* **Study material**
--------------------
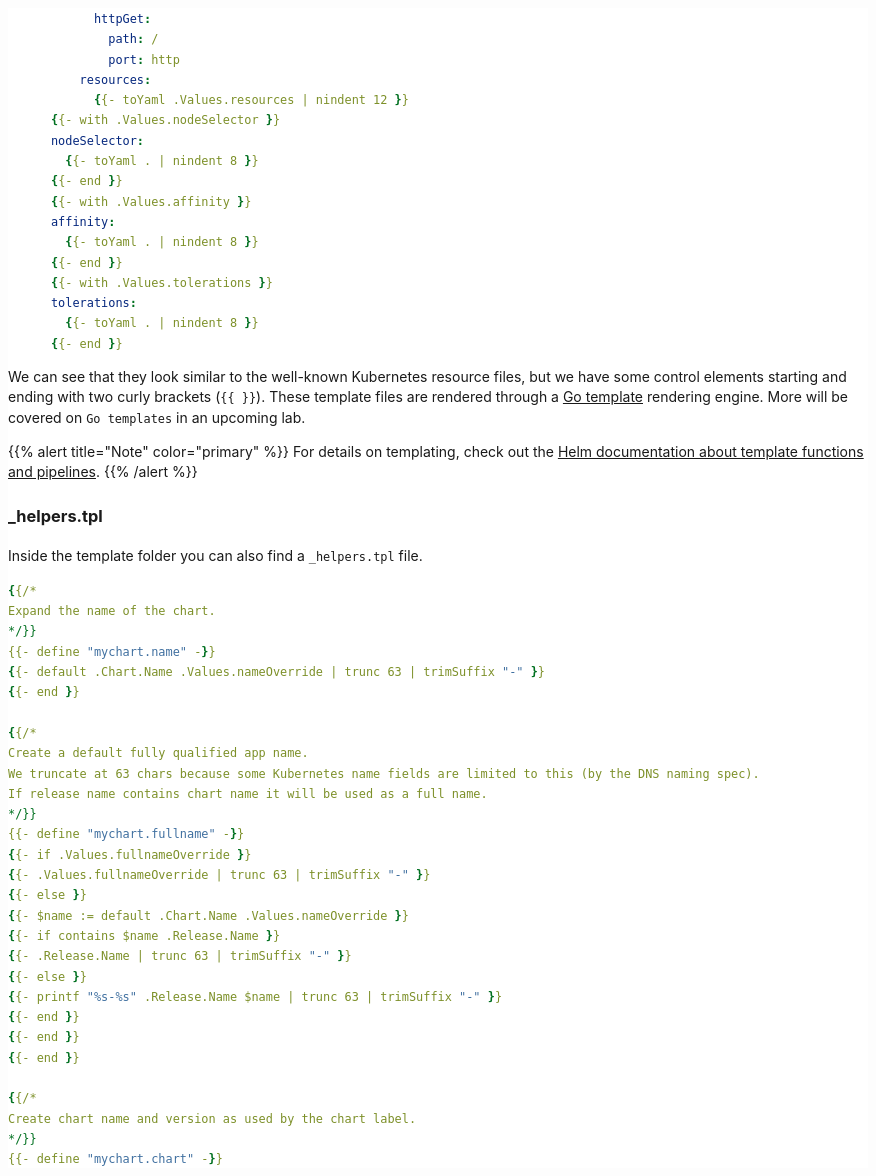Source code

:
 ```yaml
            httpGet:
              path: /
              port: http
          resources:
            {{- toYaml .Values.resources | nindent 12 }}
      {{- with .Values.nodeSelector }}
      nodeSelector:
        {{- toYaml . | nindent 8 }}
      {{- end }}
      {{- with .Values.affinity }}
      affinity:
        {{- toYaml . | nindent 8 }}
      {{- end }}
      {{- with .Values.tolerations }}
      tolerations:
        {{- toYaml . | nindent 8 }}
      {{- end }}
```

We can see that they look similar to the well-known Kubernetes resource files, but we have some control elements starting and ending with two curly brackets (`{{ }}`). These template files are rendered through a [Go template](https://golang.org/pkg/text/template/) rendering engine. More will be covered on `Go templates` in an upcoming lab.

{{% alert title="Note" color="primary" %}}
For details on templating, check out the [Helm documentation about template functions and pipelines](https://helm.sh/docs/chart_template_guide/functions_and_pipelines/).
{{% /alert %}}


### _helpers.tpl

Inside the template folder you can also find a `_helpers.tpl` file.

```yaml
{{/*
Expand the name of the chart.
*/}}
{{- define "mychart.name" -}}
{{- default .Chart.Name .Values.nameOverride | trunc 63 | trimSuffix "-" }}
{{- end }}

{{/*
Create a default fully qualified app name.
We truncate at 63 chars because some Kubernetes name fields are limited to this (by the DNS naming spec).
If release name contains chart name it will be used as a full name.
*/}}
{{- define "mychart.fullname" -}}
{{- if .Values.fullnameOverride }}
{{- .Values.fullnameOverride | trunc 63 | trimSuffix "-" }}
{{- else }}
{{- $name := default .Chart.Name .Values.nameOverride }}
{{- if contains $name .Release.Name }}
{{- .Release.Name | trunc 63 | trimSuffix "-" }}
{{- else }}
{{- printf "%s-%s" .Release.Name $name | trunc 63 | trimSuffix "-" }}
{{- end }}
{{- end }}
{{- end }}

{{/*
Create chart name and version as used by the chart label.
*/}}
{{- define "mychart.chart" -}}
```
--------------------
* **Exercise directions**
Please retype every record exactly, leaving the pictures out.

* **Task result**
Source code

:
 ```yaml
            httpGet:
              path: /
              port: http
          resources:
            {{- toYaml .Values.resources | nindent 12 }}
      {{- with .Values.nodeSelector }}
      nodeSelector:
        {{- toYaml . | nindent 8 }}
      {{- end }}
      {{- with .Values.affinity }}
      affinity:
        {{- toYaml . | nindent 8 }}
      {{- end }}
      {{- with .Values.tolerations }}
      tolerations:
        {{- toYaml . | nindent 8 }}
      {{- end }}
```

We can see that they look similar to the well-known Kubernetes resource files, but we have some control elements starting and ending with two curly brackets (`{{ }}`). These template files are rendered through a [Go template](https://golang.org/pkg/text/template/) rendering engine. More will be covered on `Go templates` in an upcoming lab.

{{% alert title="Note" color="primary" %}}
For details on templating, check out the [Helm documentation about template functions and pipelines](https://helm.sh/docs/chart_template_guide/functions_and_pipelines/).
{{% /alert %}}


### _helpers.tpl

Inside the template folder you can also find a `_helpers.tpl` file.

```yaml
{{/*
Expand the name of the chart.
*/}}
{{- define "mychart.name" -}}
{{- default .Chart.Name .Values.nameOverride | trunc 63 | trimSuffix "-" }}
{{- end }}

{{/*
Create a default fully qualified app name.
We truncate at 63 chars because some Kubernetes name fields are limited to this (by the DNS naming spec).
If release name contains chart name it will be used as a full name.
*/}}
{{- define "mychart.fullname" -}}
{{- if .Values.fullnameOverride }}
{{- .Values.fullnameOverride | trunc 63 | trimSuffix "-" }}
{{- else }}
{{- $name := default .Chart.Name .Values.nameOverride }}
{{- if contains $name .Release.Name }}
{{- .Release.Name | trunc 63 | trimSuffix "-" }}
{{- else }}
{{- printf "%s-%s" .Release.Name $name | trunc 63 | trimSuffix "-" }}
{{- end }}
{{- end }}
{{- end }}

{{/*
Create chart name and version as used by the chart label.
*/}}
{{- define "mychart.chart" -}}
```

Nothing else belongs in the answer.